Brick Theft Historic Preservation North St. Louis St. Louis Place

Brick Thieves Assail Presumed Legacy Property

by Michael R. Allen

Criminals can work pretty damn fast, as the condition of the McEagle Properties-owned house at 1930-6 St. Louis Avenue shows. Two weeks ago, the vacant house was sound. Last Wednesday, the side wall had started to come down at the hands of the north side vultures (see “The Precarious Condition of Two Houses on St. Louis Avenue,” (August 12, 2009). Today, almost all of the ell of the old house stood destroyed. The bricks no doubt have cycled through Pope’s or one of the other yards around 25th and University, then on to hands more legally clean of fencing stolen goods but no less complicit.

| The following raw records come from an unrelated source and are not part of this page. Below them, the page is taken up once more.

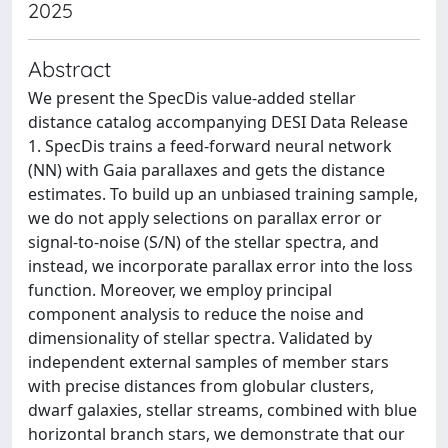
2025
Abstract
We present the SpecDis value-added stellar
distance catalog accompanying DESI Data Release
1. SpecDis trains a feed-forward neural network
(NN) with Gaia parallaxes and gets the distance
estimates. To build up an unbiased training sample,
we do not apply selections on parallax error or
signal-to-noise (S/N) of the stellar spectra, and
instead, we incorporate parallax error into the loss
function. Moreover, we employ principal
component analysis to reduce the noise and
dimensionality of stellar spectra. Validated by
independent external samples of member stars
with precise distances from globular clusters,
dwarf galaxies, stellar streams, combined with blue
horizontal branch stars, we demonstrate that our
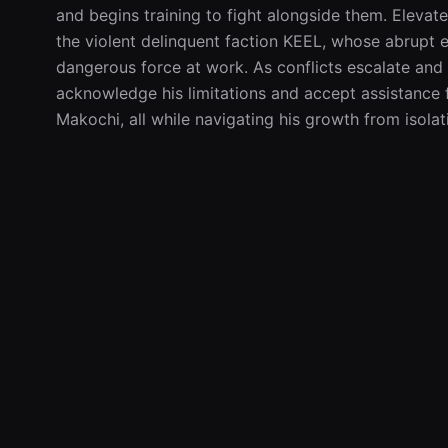
and begins training to fight alongside them. Elevated
the violent delinquent faction KEEL, whose abrupt 
dangerous force at work. As conflicts escalate and
acknowledge his limitations and accept assistance 
Makochi, all while navigating his growth from isol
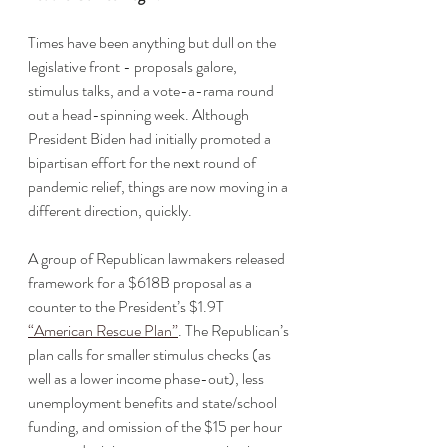
Times have been anything but dull on the 
legislative front - proposals galore, 
stimulus talks, and a vote-a-rama round 
out a head-spinning week. Although 
President Biden had initially promoted a 
bipartisan effort for the next round of 
pandemic relief, things are now moving in a 
different direction, quickly. 
A group of Republican lawmakers released 
framework for a $618B proposal as a 
counter to the President’s $1.9T 
“American Rescue Plan”
. The Republican’s 
plan calls for smaller stimulus checks (as 
well as a lower income phase-out), less 
unemployment benefits and state/school 
funding, and omission of the $15 per hour 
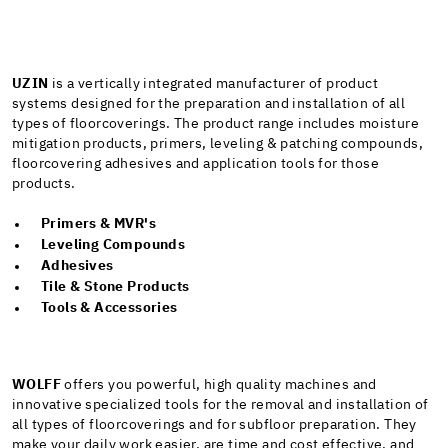
UZIN
is a vertically integrated manufacturer of product
systems designed for the preparation and installation of all
types of floorcoverings. The product range includes moisture
mitigation products, primers, leveling & patching compounds,
floorcovering adhesives and application tools for those
products.
Primers & MVR's
Leveling Compounds
Adhesives
Tile & Stone Products
Tools & Accessories
WOLFF
offers you powerful, high quality machines and
innovative specialized tools for the removal and installation of
all types of floorcoverings and for subfloor preparation. They
make your daily work easier, are time and cost effective, and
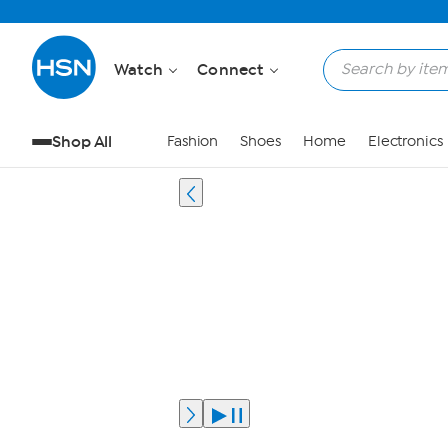
Watch
Connect
Shop All
Fashion
Shoes
Home
Electronics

Meanwhile, McEagle has taken no visible step to safeguard the over 150 historic buildings that it owns in north St. Louis, or work with residents to report brick thieves, who prey also on other buildings. Perhaps no one has seen the activity here. After all, thieves picked apart many buildings to the south of this house, McEagle emptied the three houses to the east of this building and two of the three buildings across the street is vacant. Four years ago, the brick thieves would have been afraid to pick on this block, and now they seem to be able to rule the roost.

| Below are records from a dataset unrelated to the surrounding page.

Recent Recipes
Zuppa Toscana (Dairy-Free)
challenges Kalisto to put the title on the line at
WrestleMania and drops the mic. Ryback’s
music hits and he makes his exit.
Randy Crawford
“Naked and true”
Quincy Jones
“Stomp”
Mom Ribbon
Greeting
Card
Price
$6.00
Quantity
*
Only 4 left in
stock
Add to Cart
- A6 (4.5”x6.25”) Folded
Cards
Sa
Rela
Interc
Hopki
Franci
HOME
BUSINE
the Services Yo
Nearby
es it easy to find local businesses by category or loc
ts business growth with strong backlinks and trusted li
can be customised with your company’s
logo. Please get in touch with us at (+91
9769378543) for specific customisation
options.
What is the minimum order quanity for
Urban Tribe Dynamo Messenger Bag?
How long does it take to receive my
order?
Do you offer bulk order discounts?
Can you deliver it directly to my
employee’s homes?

However, what is done is done. Complaining about the past won’t secure a future for the McEagle-owned historic buildings across north city. What will do the trick is actual preservation planning: architectural survey of St. Louis Place and JeffVanderLou, listing of eligible buildings and districts, placement of the 5th and 19th wards in preservation review (solely the responsibility of the alderwomen) and strict rules about security and stabilization as part of the redevelopment ordinances facing the Board of Aldermen. If McEagle and planner Mark Johns of Civitas are serious about saving “legacy properties,” it’s time to tell us how they will do that.

The facts on one hand: Brick thieves demolishing McEagle buildings. Historic buildings deteriorating and left open to the elements. On the other: A promise. Promises don’t save historic buildings, or we’d all be rehabbers. I don’t mean to condone or chastise McEagle for the past failures, but urge the developer and city leaders to take action now as part of the negotiation. If McEagle lacks the capacity, then it should work openly with the city and other developers who can bring funds for preservation planning, stabilization and rehabilitation. We can’t save everything, and we’ve lost a lot. (We lost more in St. Louis Place and JeffVanderLou before McEagle arrived, in fairness.) Yet we can take the circumstances we have and turn a developer’s promise into action that will reassure residents of north St. Louis that McEagle is as serious about the attempt as it is about the sell.